• **Given information**:

┄┄┄┄┄┄

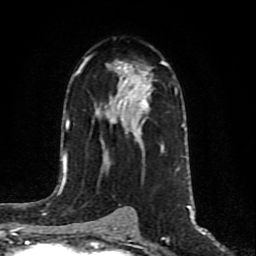
Breast MRI (dynamic contrast-enhanced), one axial slice. Position 49 of 80 along the scan axis. Cropped to one breast. Dynamic contrast-enhanced series, time point 2 of 10 at this slice position (early post-contrast). 1.5 T. TE 4.2 ms, TR 7 ms. 2 mm slice thickness. 256 × 256 image matrix, field of view 160 × 160 mm. Female patient.
Outlined on this slice (semi-automatically segmented with operator editing):
- enhancing-tissue mask used for the functional tumour volume (all voxels passing the contrast-enhancement thresholds inside the analysis volume; usually the tumour): bounding box [x1, y1, x2, y2] px = [81, 64, 165, 153]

┄┄┄┄┄┄

• **Directions for this task**: Lines with the word "contrast" in them are the answer; report each one from the data.

• **Task result**:
Breast MRI (dynamic contrast-enhanced), one axial slice. Position 49 of 80 along the scan axis. Cropped to one breast. Dynamic contrast-enhanced series, time point 2 of 10 at this slice position (early post-contrast). 1.5 T. TE 4.2 ms, TR 7 ms. 2 mm slice thickness. 256 × 256 image matrix, field of view 160 × 160 mm. Female patient.
- enhancing-tissue mask used for the functional tumour volume (all voxels passing the contrast-enhancement thresholds inside the analysis volume; usually the tumour): bounding box [x1, y1, x2, y2] px = [81, 64, 165, 153]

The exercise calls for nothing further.